Assignment A.
Translate this sentence from the passage on open source ETL tools into Spanish: "Companies can innovate faster through this model."

Extracted text.
····················

With all the hype and interest in Big Data lately, open source ETL tools seem to have taken a back seat. MapReduce, Yarn, Spark, and Storm are gaining significant attention, but it also should be noted that Talend’s ETL business and our thousands of ETL customers are thriving. In fact, the data integration market has a healthy growth rate with Gartner recently reporting that this market is forecasted to grow 10.3% in 2014 to $3.6 billion!
Open source ETL tools appear to be going though their own technology adoption lifecycle and are running mission critical operations for global 2000 corporations, which would suggest they are at least in the “early majority” adoption stage. Also based on their strong community, open standards and more affordable pricing model, open source ETL tools are a viable solution for small to midsize companies.
I would think the SMB data integration market, which has been underserved for many years, is growing the fastest. Teams of two or three developers can get up-to-speed very quickly and get a fast ROI over hand-coding ETL processes. Many Talend customers are reporting a huge savings on their data integration projects over hand-coding, e.g. Allianz Global Investors states that Talend is “proving to be 3 times faster than developing the same ETLs by hand and the ability to reuse Jobs, instead of rewriting them each time, is extremely valuable.”
A key component with open source is its vibrant community and the benefits it provides including sharing information, experiences, best practices and code. Companies can innovate faster through this model. For example, RTBF, one of over 100,000 Talend community users, states, “A major consideration was that Talend is open source and its community of active users ensures that the tools are rapidly updated and that user concerns are taken into account. Such forums make information easily accessible. As the community grows, more and more topics are covered which, of course, saves users a lot of time.”

····················

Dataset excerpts
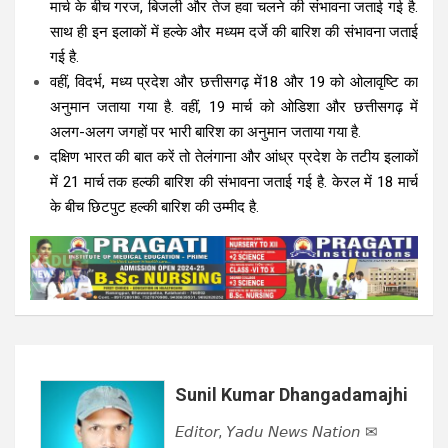
मार्च के बीच गरज, बिजली और तेज हवा चलने की संभावना जताई गई है.
साथ ही इन इलाकों में हल्के और मध्यम दर्जे की बारिश की संभावना जताई
गई है.
वहीं, विदर्भ, मध्य प्रदेश और छत्तीसगढ़ में18 और 19 को ओलावृष्टि का
अनुमान जताया गया है. वहीं, 19 मार्च को ओडिशा और छत्तीसगढ़ में
अलग-अलग जगहों पर भारी बारिश का अनुमान जताया गया है.
दक्षिण भारत की बात करें तो तेलंगाना और आंध्र प्रदेश के तटीय इलाकों
में 21 मार्च तक हल्की बारिश की संभावना जताई गई है. केरल में 18 मार्च
के बीच छिटपुट हल्की बारिश की उम्मीद है.
Sunil Kumar Dhangadamajhi
𝘌𝘥𝘪𝘵𝘰𝘳, 𝘠𝘢𝘥𝘶 𝘕𝘦𝘸𝘴 𝘕𝘢𝘵𝘪𝘰𝘯 ✉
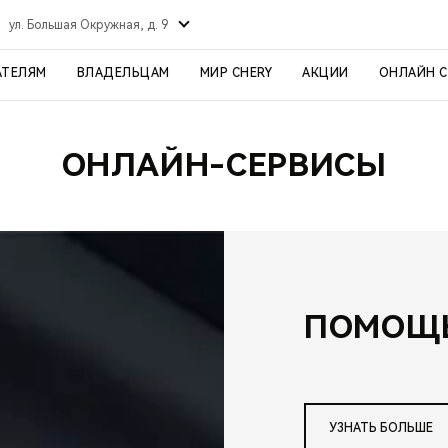
ул. Большая Окружная, д. 9
АТЕЛЯМ
ВЛАДЕЛЬЦАМ
МИР CHERY
АКЦИИ
ОНЛАЙН 
ОНЛАЙН-СЕРВИСЫ
ПОМОЩЬ
УЗНАТЬ БОЛЬШЕ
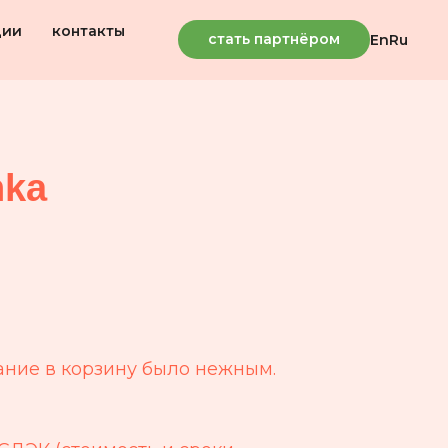
ции
контакты
стать партнёром
En
Ru
hka
ние в корзину было нежным.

····················

Assignment B.
Echo the listing from its beginning up to and including the line that contains "अलग-अलग जगहों पर", leaving the pictures out.

Output A.
Las empresas pueden innovar más rápido gracias a este modelo.

Output B.
मार्च के बीच गरज, बिजली और तेज हवा चलने की संभावना जताई गई है.
साथ ही इन इलाकों में हल्के और मध्यम दर्जे की बारिश की संभावना जताई
गई है.
वहीं, विदर्भ, मध्य प्रदेश और छत्तीसगढ़ में18 और 19 को ओलावृष्टि का
अनुमान जताया गया है. वहीं, 19 मार्च को ओडिशा और छत्तीसगढ़ में
अलग-अलग जगहों पर भारी बारिश का अनुमान जताया गया है.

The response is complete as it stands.